§ Document excerpt
04-VIII-1992.

The furniture for the new offices was scheduled to arrive around 14:00. So it turned out that I was the only one going home that way (as in "everybody else found a reason to be somewhere else"), and that I had to meet a guy about software for school class scheduling. So I arranged to meet him there at the same time, and reluctantly volunteered him to help me carry all those wheely chairs and desks downstairs. The heat was awful, but at least we could sit comfortably in the cool shade inside, when we were done. I would have gladly accepted a drink, but there was none.

Next week it was Grgi and me who held the fort, because everybody else was on vacation. We had four (or five by then) yugos to pick from. The trouble was that gasoline was hard to find.

Sale had the idea to save on gasoline - five cars, even though only yugos, did consume - by having twenty phone lines (hoping to get at least six, that would help a lot), from Vanji's old connection, some Arsenić, an engineer and probably the boss of telephony in the municipality. The memorable answer was „Twenty lines? Are you nuts? If you asked me whether it was raining in Zrenjanin now, I wouldn't dare look through the window, I'd have to call Belgrade to ask whether it was raining in Zrenjanin... and you think I can give you twenty lines“. So two lines it was, don't even remember if we ever got a third. Even so, remoting to customers helped a lot. The cost of phones was regularly equal to that of the gasoline.

As per my entry on sezam on 16th, "we failed when we tried to get a brewery as a customer, because we asked for money for software and hardware. The competition won by accepting payment of five tons of beer. Now that will be an app... specially if they got an advance.

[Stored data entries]

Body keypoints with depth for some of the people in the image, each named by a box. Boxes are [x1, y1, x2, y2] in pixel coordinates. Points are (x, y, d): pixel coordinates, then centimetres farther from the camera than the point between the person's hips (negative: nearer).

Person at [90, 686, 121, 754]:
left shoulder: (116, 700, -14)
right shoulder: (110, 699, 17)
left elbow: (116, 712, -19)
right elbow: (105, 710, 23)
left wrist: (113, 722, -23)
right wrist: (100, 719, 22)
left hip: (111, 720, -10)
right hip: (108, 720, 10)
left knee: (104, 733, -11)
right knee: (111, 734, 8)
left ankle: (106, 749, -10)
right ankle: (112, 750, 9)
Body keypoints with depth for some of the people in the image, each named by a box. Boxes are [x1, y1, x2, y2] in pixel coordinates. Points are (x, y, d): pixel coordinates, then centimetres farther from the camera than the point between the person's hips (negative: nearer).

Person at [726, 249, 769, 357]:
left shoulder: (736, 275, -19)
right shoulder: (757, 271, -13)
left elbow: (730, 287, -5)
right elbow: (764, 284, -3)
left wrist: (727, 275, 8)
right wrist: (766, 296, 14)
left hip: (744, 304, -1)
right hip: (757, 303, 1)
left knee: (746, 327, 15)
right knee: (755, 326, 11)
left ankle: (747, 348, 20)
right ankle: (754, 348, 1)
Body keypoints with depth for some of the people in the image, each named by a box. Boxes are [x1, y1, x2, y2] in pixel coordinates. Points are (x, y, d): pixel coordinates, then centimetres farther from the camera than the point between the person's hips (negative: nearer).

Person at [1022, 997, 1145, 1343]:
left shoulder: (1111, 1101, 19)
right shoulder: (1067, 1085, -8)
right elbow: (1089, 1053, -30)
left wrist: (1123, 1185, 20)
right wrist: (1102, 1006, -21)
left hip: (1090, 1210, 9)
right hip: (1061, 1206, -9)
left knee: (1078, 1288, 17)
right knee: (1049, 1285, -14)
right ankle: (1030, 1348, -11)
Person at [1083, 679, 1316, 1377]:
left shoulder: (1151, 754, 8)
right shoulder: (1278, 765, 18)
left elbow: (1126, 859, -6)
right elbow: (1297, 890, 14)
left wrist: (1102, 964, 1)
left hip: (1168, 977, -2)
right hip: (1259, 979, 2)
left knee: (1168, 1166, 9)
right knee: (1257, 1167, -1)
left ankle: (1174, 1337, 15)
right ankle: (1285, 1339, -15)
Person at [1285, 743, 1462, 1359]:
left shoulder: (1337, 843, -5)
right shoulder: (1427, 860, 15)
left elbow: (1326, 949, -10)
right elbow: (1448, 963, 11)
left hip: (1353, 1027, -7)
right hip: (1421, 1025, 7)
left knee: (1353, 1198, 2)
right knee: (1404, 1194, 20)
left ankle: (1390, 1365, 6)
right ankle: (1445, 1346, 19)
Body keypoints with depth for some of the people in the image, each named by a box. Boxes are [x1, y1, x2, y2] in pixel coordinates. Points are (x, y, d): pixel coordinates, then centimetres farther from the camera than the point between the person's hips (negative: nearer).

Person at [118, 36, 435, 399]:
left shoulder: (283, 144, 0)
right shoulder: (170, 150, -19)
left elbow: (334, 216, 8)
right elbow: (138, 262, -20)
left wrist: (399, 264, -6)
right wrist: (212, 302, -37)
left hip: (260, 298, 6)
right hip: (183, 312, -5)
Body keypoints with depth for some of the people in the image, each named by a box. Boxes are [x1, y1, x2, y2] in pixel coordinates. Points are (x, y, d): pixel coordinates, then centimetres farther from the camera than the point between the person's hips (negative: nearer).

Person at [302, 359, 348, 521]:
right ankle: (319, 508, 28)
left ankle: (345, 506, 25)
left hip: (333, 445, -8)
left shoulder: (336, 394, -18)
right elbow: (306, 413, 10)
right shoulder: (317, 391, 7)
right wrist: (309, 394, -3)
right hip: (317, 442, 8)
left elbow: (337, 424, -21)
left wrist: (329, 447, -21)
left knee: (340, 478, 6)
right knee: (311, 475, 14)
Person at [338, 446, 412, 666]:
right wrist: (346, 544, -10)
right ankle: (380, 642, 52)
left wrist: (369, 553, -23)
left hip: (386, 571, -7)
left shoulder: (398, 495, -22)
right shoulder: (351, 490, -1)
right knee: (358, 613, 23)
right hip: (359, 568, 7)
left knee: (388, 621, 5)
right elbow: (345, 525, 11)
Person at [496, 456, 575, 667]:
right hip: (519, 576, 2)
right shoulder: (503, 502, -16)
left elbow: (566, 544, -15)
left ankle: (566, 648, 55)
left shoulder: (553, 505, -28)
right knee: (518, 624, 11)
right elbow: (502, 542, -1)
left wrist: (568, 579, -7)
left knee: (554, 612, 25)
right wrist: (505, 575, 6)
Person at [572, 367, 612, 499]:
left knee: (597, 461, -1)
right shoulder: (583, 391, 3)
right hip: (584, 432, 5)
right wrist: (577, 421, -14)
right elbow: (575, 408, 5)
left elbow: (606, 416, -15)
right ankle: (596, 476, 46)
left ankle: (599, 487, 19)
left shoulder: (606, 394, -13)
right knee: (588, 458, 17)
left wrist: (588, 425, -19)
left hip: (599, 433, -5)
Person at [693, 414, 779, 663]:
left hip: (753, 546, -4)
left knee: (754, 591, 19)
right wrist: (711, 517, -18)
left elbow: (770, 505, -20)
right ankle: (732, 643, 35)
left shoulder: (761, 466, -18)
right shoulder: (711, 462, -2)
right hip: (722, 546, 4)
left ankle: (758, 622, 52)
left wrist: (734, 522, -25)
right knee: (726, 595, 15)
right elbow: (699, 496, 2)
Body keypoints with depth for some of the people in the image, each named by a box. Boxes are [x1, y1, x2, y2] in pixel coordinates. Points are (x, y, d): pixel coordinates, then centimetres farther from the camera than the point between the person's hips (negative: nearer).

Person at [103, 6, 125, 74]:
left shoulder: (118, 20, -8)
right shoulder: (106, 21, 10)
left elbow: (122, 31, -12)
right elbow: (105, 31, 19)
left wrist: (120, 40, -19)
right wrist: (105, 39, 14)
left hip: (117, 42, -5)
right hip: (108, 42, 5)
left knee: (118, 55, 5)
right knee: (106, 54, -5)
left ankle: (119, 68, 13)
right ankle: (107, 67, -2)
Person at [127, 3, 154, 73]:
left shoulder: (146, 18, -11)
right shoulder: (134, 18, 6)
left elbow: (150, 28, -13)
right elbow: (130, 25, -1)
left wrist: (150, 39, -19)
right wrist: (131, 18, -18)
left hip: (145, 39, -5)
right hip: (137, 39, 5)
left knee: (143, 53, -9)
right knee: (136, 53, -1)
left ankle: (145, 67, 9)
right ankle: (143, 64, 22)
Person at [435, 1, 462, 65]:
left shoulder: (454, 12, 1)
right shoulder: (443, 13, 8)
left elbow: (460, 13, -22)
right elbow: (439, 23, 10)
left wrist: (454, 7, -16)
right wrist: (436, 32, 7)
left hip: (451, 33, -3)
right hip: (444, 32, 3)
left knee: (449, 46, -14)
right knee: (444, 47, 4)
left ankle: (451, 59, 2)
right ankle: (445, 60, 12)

§ Task directions
Answer these questions on the 1992 diary entry:
(a) Around what time was the furniture for the new offices scheduled to arrive?
(b) How many phone lines did Sale hope to get at minimum?
(c) What payment did the competition accept to win the brewery as a customer?
The data above play no part in this exercise.

§ Answer to the problem
(a) Around 14:00.
(b) At least six.
(c) Five tons of beer.